### What you have to do
Pick out every line in the entries below that contains the word "prémio", matching its case exactly, and copy each of those lines.
::: Dataset records
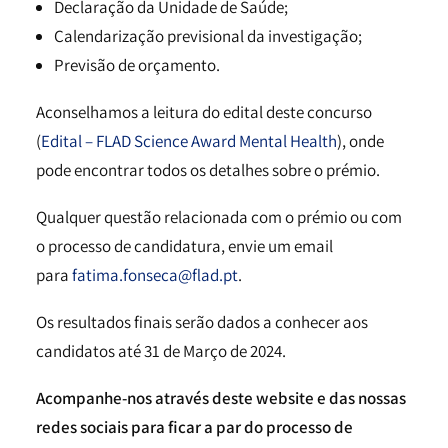
Declaração da Unidade de Saúde;
Calendarização previsional da investigação;
Previsão de orçamento.
Aconselhamos a leitura do edital deste concurso
(
Edital – FLAD Science Award Mental Health
), onde
pode encontrar todos os detalhes sobre o prémio.
Qualquer questão relacionada com o prémio ou com
o processo de candidatura, envie um email
para
fatima.fonseca@flad.pt
.
Os resultados finais serão dados a conhecer aos
candidatos até 31 de Março de 2024.
Acompanhe-nos através deste website e das nossas
redes sociais para ficar a par do processo de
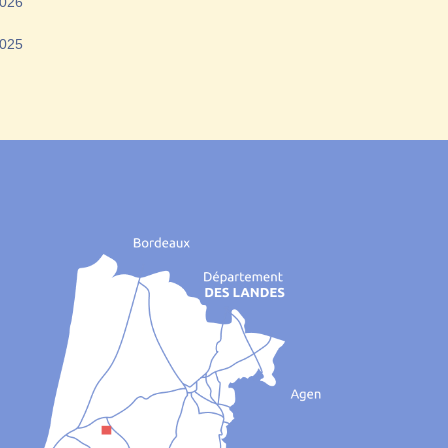
2026
2025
::::::
### Task solution
pode encontrar todos os detalhes sobre o prémio.
Qualquer questão relacionada com o prémio ou com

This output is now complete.